> Activity
Go through the entries below and copy every line that holds the word "Sheetfile".

- Opening Delimiter -

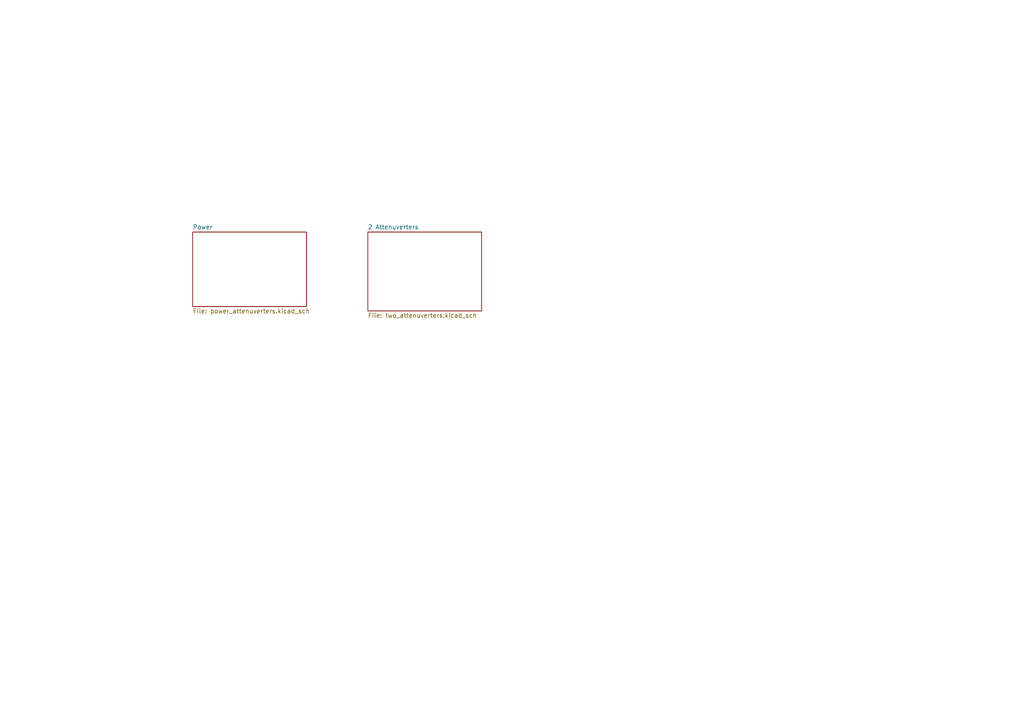
<source format=kicad_sch>
(kicad_sch
	(version 20231120)
	(generator "eeschema")
	(generator_version "8.0")
	(uuid "53c275a4-f85f-488f-8f28-338524c33fde")
	(paper "A4")
	(lib_symbols)
	(sheet
		(at 55.88 67.31)
		(size 33.02 21.59)
		(fields_autoplaced yes)
		(stroke
			(width 0.1524)
			(type solid)
		)
		(fill
			(color 0 0 0 0.0000)
		)
		(uuid "233a1a6a-a080-4dac-b4d3-61cf8d16d2d9")
		(property "Sheetname" "Power"
			(at 55.88 66.5984 0)
			(effects
				(font
					(size 1.27 1.27)
				)
				(justify left bottom)
			)
		)
		(property "Sheetfile" "power_attenuverters.kicad_sch"
			(at 55.88 89.4846 0)
			(effects
				(font
					(size 1.27 1.27)
				)
				(justify left top)
			)
		)
		(instances
			(project "switch_sequencer"
				(path "/1090b42d-0526-4901-ae26-1a4493d10820/c21975fb-1aad-4817-bd76-de40397c1585"
					(page "6")
				)
			)
		)
	)
	(sheet
		(at 106.68 67.31)
		(size 33.02 22.86)
		(fields_autoplaced yes)
		(stroke
			(width 0.1524)
			(type solid)
		)
		(fill
			(color 0 0 0 0.0000)
		)
		(uuid "7fbfe606-9f28-4840-b0db-dfed757f4d20")
		(property "Sheetname" "2 Attenuverters"
			(at 106.68 66.5984 0)
			(effects
				(font
					(size 1.27 1.27)
				)
				(justify left bottom)
			)
		)
		(property "Sheetfile" "two_attenuverters.kicad_sch"
			(at 106.68 90.7546 0)
			(effects
				(font
					(size 1.27 1.27)
				)
				(justify left top)
			)
		)
		(instances
			(project "switch_sequencer"
				(path "/1090b42d-0526-4901-ae26-1a4493d10820/c21975fb-1aad-4817-bd76-de40397c1585"
					(page "7")
				)
			)
		)
	)
)

</source>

- Closing Delimiter -

> Result of this exercise
		(property "Sheetfile" "power_attenuverters.kicad_sch"
		(property "Sheetfile" "two_attenuverters.kicad_sch"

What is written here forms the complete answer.